2005年06月03日発行889号

JR西脱線・転覆事故 メディアが触れない事故背景

【国策による「民営化災害」】

「感傷的映像」の報道合戦が本質を覆い隠す
写真:事故現場で手を合わせる子どもを報道するマスコミ

安全無視は国策の結末

 JR福知山線の列車脱線事故から1か月がすぎた。この間、マスメディアは様々な角度から大事故の原因を分析してきた。

 収益を上げるために定時運行が困難な過密ダイヤを組む。無理なスピードアップを乗務員に強い、遅れがでると彼らに責任を転嫁する。装備面でも安全対策にカネをかけない…。一連の報道は、JR西日本がいつ大事故が起きてもおかしくない綱渡りを続けてきたことを伝えている。利益至上主義・安全無視の経営姿勢が大惨事につながったことは明らかだ。

 しかし、マスメディアはJR西日本の批判はしても、根本的な問題には口をつぐんでいる。それは公共交通にあるまじき危ない鉄道会社がどうして生まれたのか、ということだ。そう、国鉄の分割民営化である。今回の事故は、グローバル資本に奉仕する政府の民活・規制緩和路線がもたらした国策災害なのだ。

英国−「民営化は失敗」

 国鉄が分割民営化されたのは1987年のこと。首謀者の中曽根康弘元首相は、後に「分割民営化の本当の目的は国労つぶしにあった」と語っている。労働組合を弱体化し労働者を無権利状態に置けば、企業は儲けのためのやりたい放題が可能になる、というわけだ。

 事実、国鉄末期に吹き荒れた労働者いじめの手法はJR各社にそのまま引き継がれた。今回の事故で有名になった「日勤教育」もそのひとつ。JR西日本は経営方針への絶対服従を社員に強いた。「稼げ、急げ、ミスは隠せ」という会社の姿勢に逆らうことは許されない。安全性がないがしろにされるわけである。

 また、JR各社は「民営化の成功」をアピールするために、何が何でも収益増を実現しなければならなかった。JR東日本や東海より「地の利」で劣る西日本会社は、列車の増発とスピードアップで集客力を高めようとした。

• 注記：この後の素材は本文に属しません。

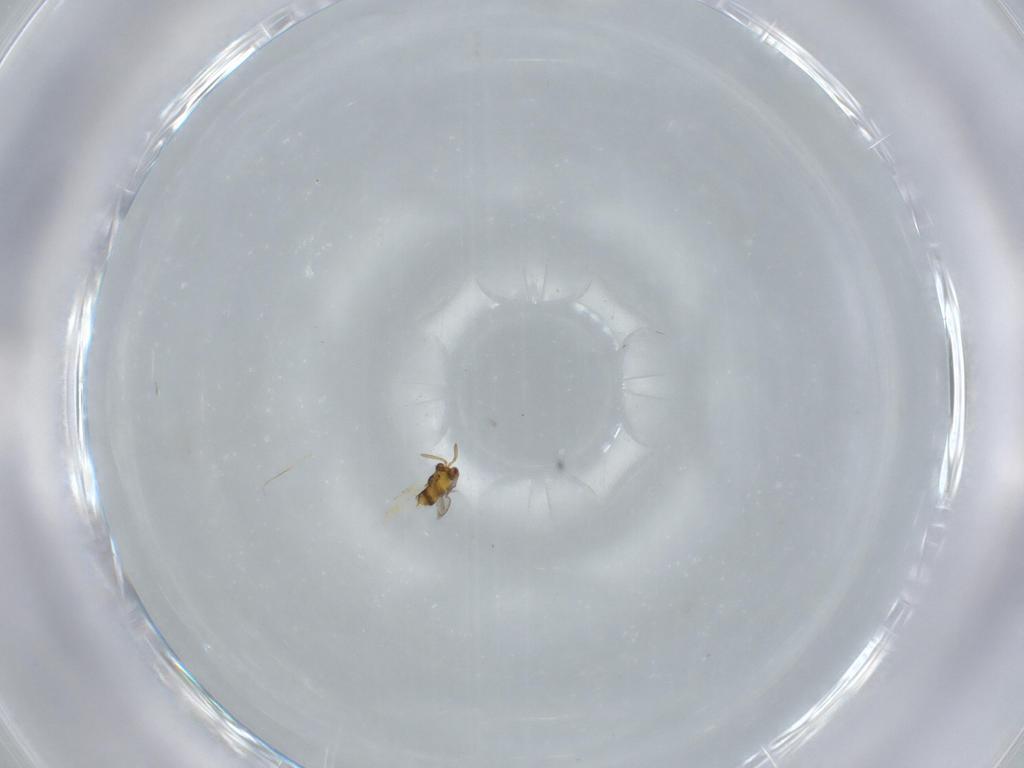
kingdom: Animalia
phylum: Arthropoda
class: Insecta
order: Hymenoptera
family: Aphelinidae
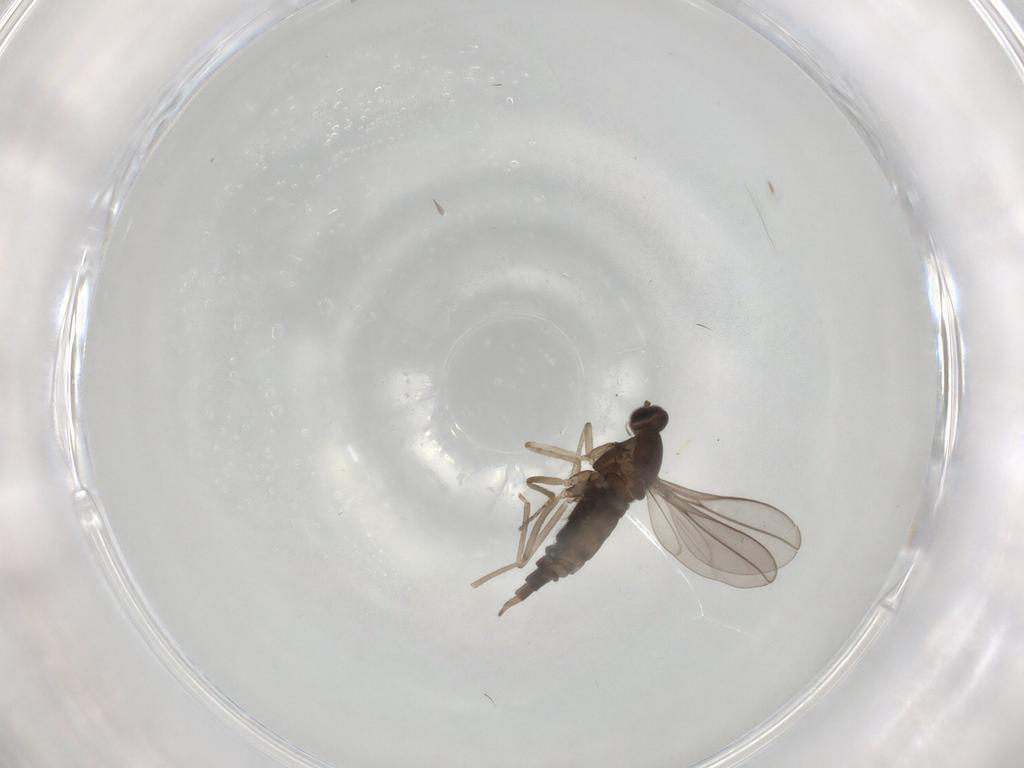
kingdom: Animalia
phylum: Arthropoda
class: Insecta
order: Diptera
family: Cecidomyiidae
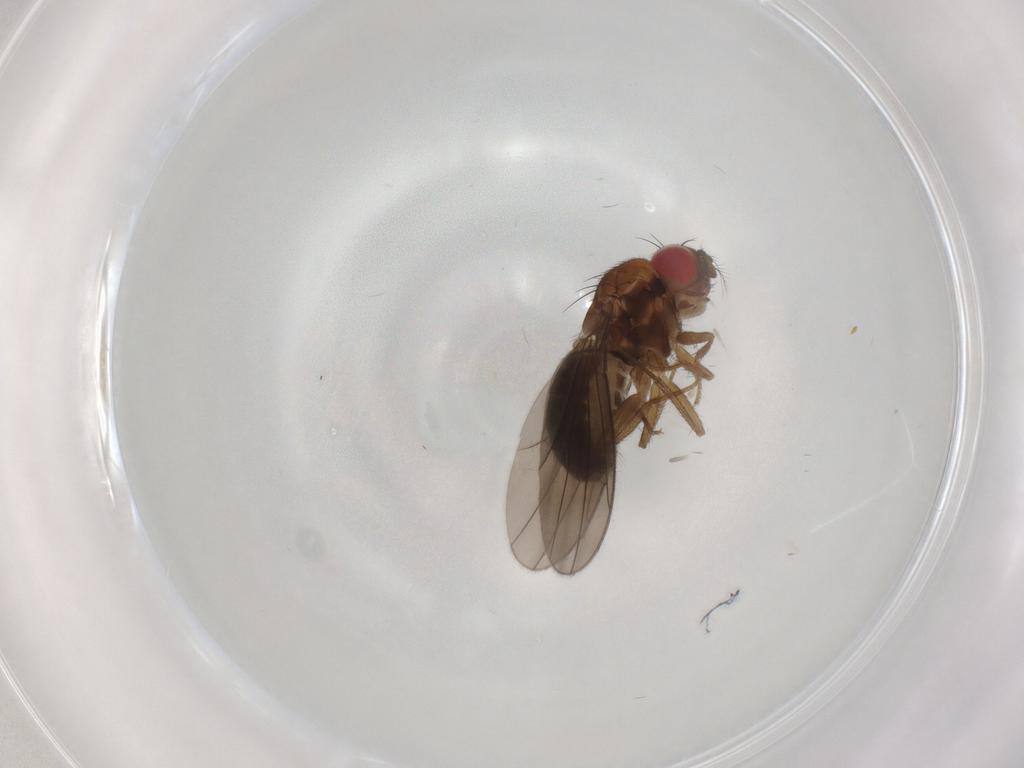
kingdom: Animalia
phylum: Arthropoda
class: Insecta
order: Diptera
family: Drosophilidae
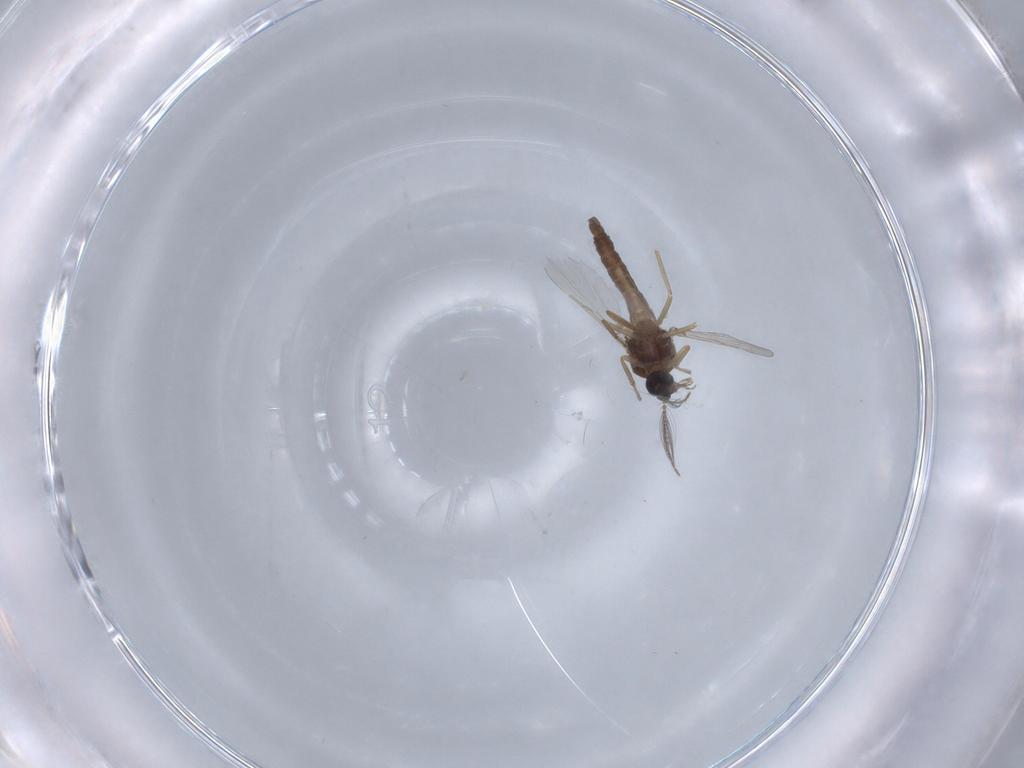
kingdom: Animalia
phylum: Arthropoda
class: Insecta
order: Diptera
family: Ceratopogonidae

 乗客の安全を無視したJR西日本の暴走を政府も後押しした。「規制緩和」で安全対策をJRまかせにし、人身事故が頻発しても責任ある行政指導を怠ってきた。人殺しとして非難されるべきは、JR西日本の経営陣だけではない。民営化路線を進めてきた政府も同罪である。

 日本と同様、国鉄を分割民営化したイギリスでは、事故の多発により「民営化は失敗だった」という声が巻き起こり、鉄道の再国有化が議論されている。日本でも民営化見直し論議が起きて当然だ。それなのに、マスメディアは沈黙を決め込んでいる。

 なぜか。JRの事故を「民営化の帰結」と見る世論が増えては困るからだ。小泉内閣が郵政民営化をごり押ししようとしている今、民活・規制緩和路線への疑問が広がってはまずいのである。まったく、国家権力に迎合した世論誘導というほかない。

JR西・職員たたきのみに血道をあげるマスメディア
写真:各種新聞の記事を紹介

「職員たたき」ですり替え

 事故に対する遺族や世論の怒りを民営化路線に向かわせないように、マスメディアはJR西日本の「企業風土」(5/10朝日社説)や職員の「意識の緩み」ばかりをやり玉にあげている。「救助せず出勤 / 落ちた『プロの自覚』」(5/5朝日)、「どこまで人ごと / 事故後ゴルフ・宴会(5/7読売)」等々。

 JR職員に非難の集中砲火を浴びせ、「諸悪の根源」として描く報道は問題のすりかえというものだ。世論の関心を事故の本質から遠ざける役割をはたしている。

 JR職員の間に人命軽視の感覚がまん延していたというならば、それをもたらした儲け至上の資本の論理を問うべきだし、ひいてはグローバル資本に日本社会を売り渡す小泉「構造改革」の危険性を指摘すべきではないか。

 マスメディアのバッシング報道のせいで、JR西日本の管内では乗務員を狙った嫌がらせ行為が相次いでいる。国策災害の責任を労働者に転嫁し市民との分断を図るとは、何という悪らつさであろう。

 そもそもマスメディアは「民営化すれば何でもうまくいく」という幻想をふりまいてきた張本人だ。彼らもJR西日本の暴走を許し国策災害を招いた責任者なのだ。